If Soviet authorities take matters to the brink, the theater could close - not by order of Moscow censors, but by stripping Lyubimov of his Soviet citizenship. This would make it impossible for the Taganka to perform the works of an outlaw.
Few intellectuals expect even hard-line censors to take such a step. But they also have little doubt that ''the Taganka as we knew it is dead. It is very sad.''
One Taganka actress is said to have told Efros when he met the troupe: ''This is not a day of celebration, this is a funeral for our theater.''
The furor over Lyubimov's dismissal reveals some very Soviet traits. The first is the whimsical and powerful nature of censorship, which allows independence to flourish for a while in some places - within limits - while similar art by another man or woman is suppressed.
The second is the tremendous attachment of Soviet, particularly Russian, theater groups to a leader, who frequently lends his or her name to the troupe and for whom the band is a vehicle for glory as well as creativity. While few would deny Lyubimov's great contribution to Soviet theater, there is undoubtedly an element of this emotional attachment in the anger at Efros's appointment.
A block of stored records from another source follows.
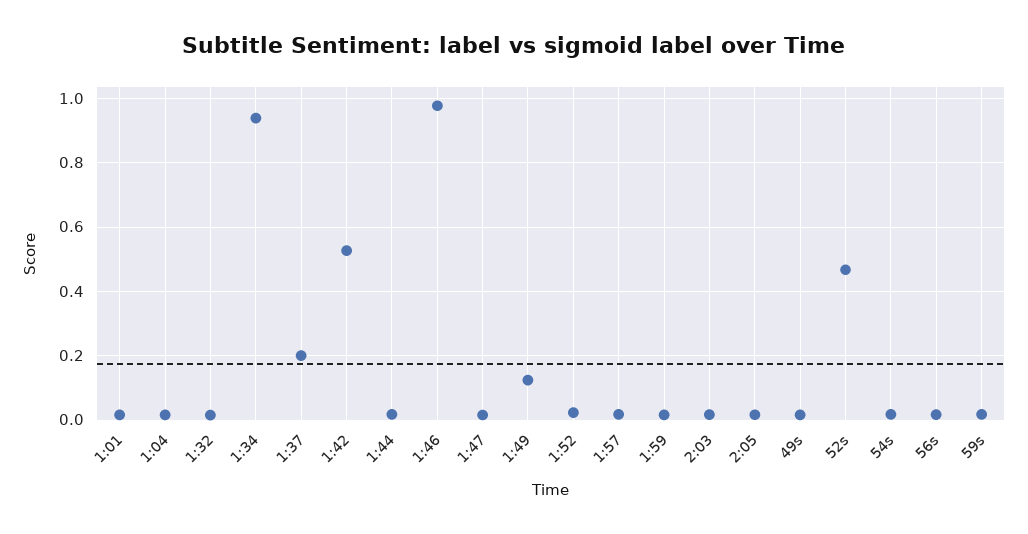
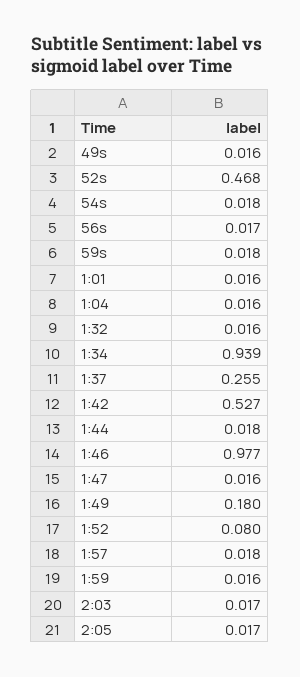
  {
    "1:01": 0.016,
    "1:04": 0.016,
    "1:32": 0.016,
    "1:34": 0.939,
-   "1:37": 0.2,
+   "1:37": 0.255,
    "1:42": 0.527,
    "1:44": 0.018,
    "1:46": 0.977,
    "1:47": 0.016,
-   "1:49": 0.12,
+   "1:49": 0.18,
-   "1:52": 0.02,
+   "1:52": 0.08,
    "1:57": 0.018,
    "1:59": 0.016,
    "2:03": 0.017,
    "2:05": 0.017,
    "49s": 0.016,
    "52s": 0.468,
    "54s": 0.018,
    "56s": 0.017,
    "59s": 0.018
  }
All this will make life more difficult for the new leader of the Taganka. Some have even speculated that Efros, who has had tussles with censors in the past, has been deliberately handed an impossible task so that authorities can stifle his career, too.
Meanwhile, in the north of Moscow, away from the hubbub of intellectual indignation, authorities have taken another step to smother a dissenting voice.
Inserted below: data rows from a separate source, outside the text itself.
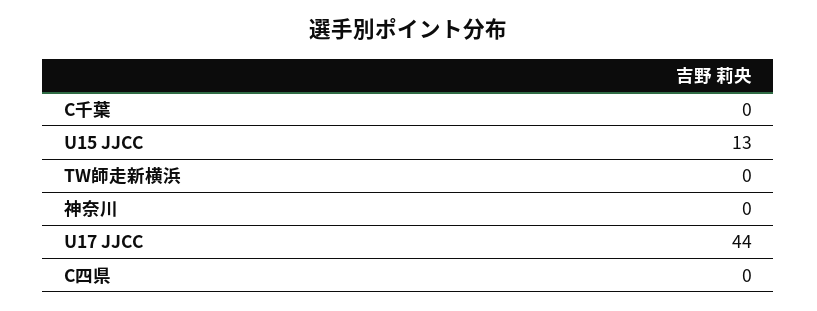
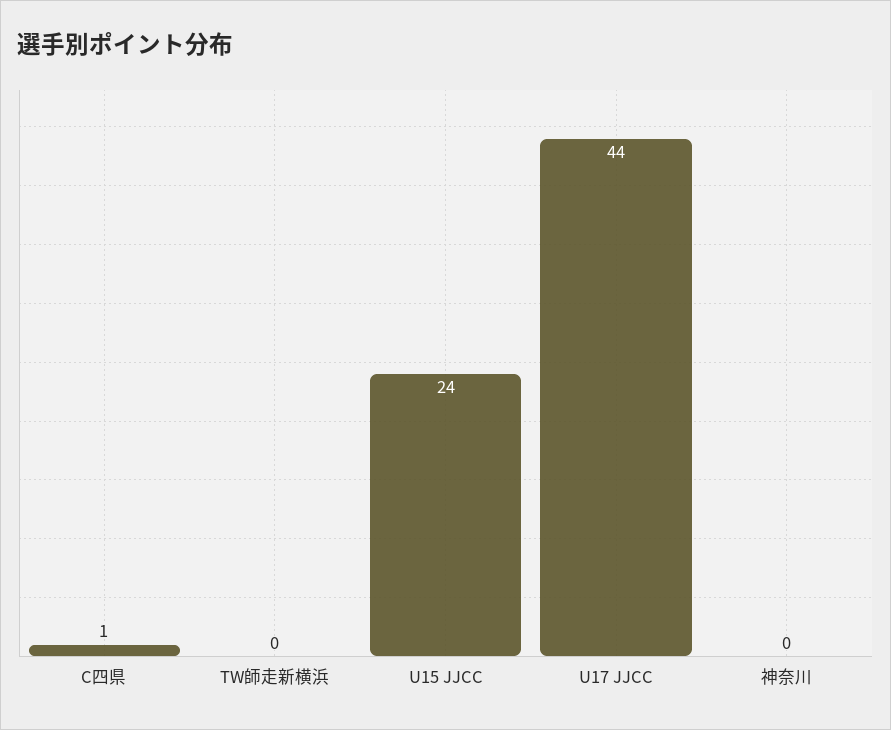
  {
-   "C千葉": 0,
-   "U15 JJCC": 13,
+   "U15 JJCC": 24,
    "TW師走新横浜": 0,
    "神奈川": 0,
    "U17 JJCC": 44,
-   "C四県": 0
+   "C四県": 1
  }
Roy Medvedev, the Marxist historian whose views have troubled Communist authorities as long as Lyubimov's, had had at least two police guards posted at his front door for almost a month, barring entry to foreigners.
Mr. Medvedev, who frequently met with Western correspondents, has continued to do so. In the process, he runs a gamut of guards and tails who track his movements. He says he can think of no reason for the police guard.
Western journalists themselves note that he saw some two dozen foreign correspondents around the time of Chernenko's succession. Comments he had printed in Western newspapers made plain that he thought little of the Kremlin's new leader. No one can say it with certainty yet, but the cases of Lyubimov and Medvedev suggest Chernenko is going to make life no easier for those who deviate from Soviet norms.